Personal information
- Full name: Andy Delort
- Date of birth: 9 October 1991 (age 34)
- Place of birth: Sète, France
- Height: 1.81 m (5 ft 11 in)
- Position: Striker

Team information
- Current team: Ajaccio

Youth career
- 1997–1999: Sète
- 1999–2000: Pointe Courte AC Sète
- 2000–2002: Sète
- 2002–2003: Pointe Courte AC Sète
- 2003–2008: Sète

Senior career*
- Years: Team / Apps / (Gls)
- 2008–2009: Ajaccio / 0 / (0)
- 2009–2010: Nîmes / 3 / (0)
- 2010–2013: Ajaccio / 47 / (5)
- 2012: → Metz (loan) / 13 / (1)
- 2013–2014: Tours / 38 / (24)
- 2014–2015: Wigan Athletic / 11 / (0)
- 2015: → Tours (loan) / 14 / (2)
- 2015–2016: Caen / 36 / (12)
- 2016–2017: Tigres UANL / 14 / (3)
- 2017–2019: Toulouse / 47 / (10)
- 2018–2019: → Montpellier (loan) / 36 / (14)
- 2019–2021: Montpellier / 59 / (26)
- 2021–2023: Nice / 46 / (22)
- 2023: → Nantes (loan) / 12 / (0)
- 2023–2024: Umm Salal / 12 / (5)
- 2024–2025: MC Alger / 10 / (3)
- 2025: → Montpellier (loan) / 9 / (0)
- 2025–: Ajaccio

International career^{‡}
- 2009: France (beach) / 1 / (5)
- 2011: France U20 / 1 / (0)
- 2019–2023: Algeria / 15 / (2)

Medal record
Men's football
Representing Algeria
Africa Cup of Nations
| Winner | 2019 Egypt |  |

= Andy Delort =

Footballer (born 1991)

Andy Delort (أندي ديلور; born 9 October 1991) is a professional footballer who plays as a striker for Régional 1 club Ajaccio.

Born in France, Delort was a France under-20 youth international before representing Algeria at senior level. He has also played for the France beach soccer team.

==Club career==

===Early career===
Delort was born in Sète, France, to a father of Romani descent, and a mother of Algerian descent. He started his career at Sète. He joined Ajaccio in 2008, having finished top scorer at France U19 league level with 30 goals. After coming through Ajaccio's youth ranks, he attracted interest from Bordeaux and Borussia Dortmund. After enjoying a trial at Borussia Dortmund, playing in the reserve team with Mario Götze and Shinji Kagawa, Dortmund offered him a contract. However, he chose to join Nîmes because of manager Jean-Michel Cavalli, claiming "a player who leapfrogs, burns his wings".

Delort played his first game of Ligue 2 for Nîmes on 30 August 2009, coming on as a 53rd-minute substitute against Metz. During the season, he was rarely used in the first team making only three substitute appearances.

____

- Problems to solve:
1. In the Andy Delort profile, why did Delort sign with Nîmes even though Dortmund had offered him a contract?
2. List every loan spell shown in the senior career section of the Andy Delort profile, with the club and years for each.
3. From the Andy Delort profile, reproduce the passage starting with "- 2015–2016: Caen" and going on through "Montpellier / 59 / (26)".

____

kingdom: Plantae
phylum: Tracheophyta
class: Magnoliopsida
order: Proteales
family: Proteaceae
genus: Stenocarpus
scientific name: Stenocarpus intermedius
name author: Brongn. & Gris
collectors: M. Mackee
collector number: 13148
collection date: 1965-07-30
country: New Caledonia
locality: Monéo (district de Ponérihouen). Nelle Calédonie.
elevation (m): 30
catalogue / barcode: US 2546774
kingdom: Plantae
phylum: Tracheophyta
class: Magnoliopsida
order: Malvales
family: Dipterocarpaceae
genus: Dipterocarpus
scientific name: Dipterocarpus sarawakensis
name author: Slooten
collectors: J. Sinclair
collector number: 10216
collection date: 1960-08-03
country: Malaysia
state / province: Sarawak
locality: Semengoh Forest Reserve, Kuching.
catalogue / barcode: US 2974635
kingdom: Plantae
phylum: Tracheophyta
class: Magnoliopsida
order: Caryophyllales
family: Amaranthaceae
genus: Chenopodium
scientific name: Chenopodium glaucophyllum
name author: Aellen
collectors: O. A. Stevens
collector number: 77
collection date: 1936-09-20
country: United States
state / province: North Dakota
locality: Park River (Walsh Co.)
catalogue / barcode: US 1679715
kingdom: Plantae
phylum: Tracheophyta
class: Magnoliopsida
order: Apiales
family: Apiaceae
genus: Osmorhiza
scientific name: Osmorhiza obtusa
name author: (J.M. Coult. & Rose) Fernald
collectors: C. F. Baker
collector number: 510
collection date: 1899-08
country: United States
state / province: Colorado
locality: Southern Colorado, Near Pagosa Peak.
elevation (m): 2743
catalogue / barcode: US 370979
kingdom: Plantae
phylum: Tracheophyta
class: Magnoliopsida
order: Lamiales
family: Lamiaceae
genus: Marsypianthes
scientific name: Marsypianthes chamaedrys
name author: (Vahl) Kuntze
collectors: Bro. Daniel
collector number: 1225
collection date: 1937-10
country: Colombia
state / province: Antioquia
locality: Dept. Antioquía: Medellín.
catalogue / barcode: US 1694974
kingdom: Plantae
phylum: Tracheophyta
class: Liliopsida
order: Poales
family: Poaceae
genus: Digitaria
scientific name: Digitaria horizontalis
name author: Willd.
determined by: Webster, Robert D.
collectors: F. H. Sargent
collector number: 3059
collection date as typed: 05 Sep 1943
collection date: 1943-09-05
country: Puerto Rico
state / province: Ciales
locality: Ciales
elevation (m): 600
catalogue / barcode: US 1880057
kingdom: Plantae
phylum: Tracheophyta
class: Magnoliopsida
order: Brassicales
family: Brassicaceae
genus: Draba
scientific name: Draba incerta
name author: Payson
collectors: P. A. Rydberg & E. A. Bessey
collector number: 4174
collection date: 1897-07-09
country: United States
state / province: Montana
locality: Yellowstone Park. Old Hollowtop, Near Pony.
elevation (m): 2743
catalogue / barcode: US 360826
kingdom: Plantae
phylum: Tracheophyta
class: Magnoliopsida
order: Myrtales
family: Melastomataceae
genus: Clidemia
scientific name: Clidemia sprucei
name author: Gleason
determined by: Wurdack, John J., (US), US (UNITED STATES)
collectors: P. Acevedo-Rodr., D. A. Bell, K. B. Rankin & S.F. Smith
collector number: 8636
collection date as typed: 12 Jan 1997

____

- List of solutions:
1. He chose Nîmes because of its manager, Jean-Michel Cavalli. He explained the decision by saying "a player who leapfrogs, burns his wings".

2.
- Metz, 2012
- Tours, 2015
- Montpellier, 2018–2019
- Nantes, 2023
- Montpellier, 2025

3.
- 2015–2016: Caen / 36 / (12)
- 2016–2017: Tigres UANL / 14 / (3)
- 2017–2019: Toulouse / 47 / (10)
- 2018–2019: → Montpellier (loan) / 36 / (14)
- 2019–2021: Montpellier / 59 / (26)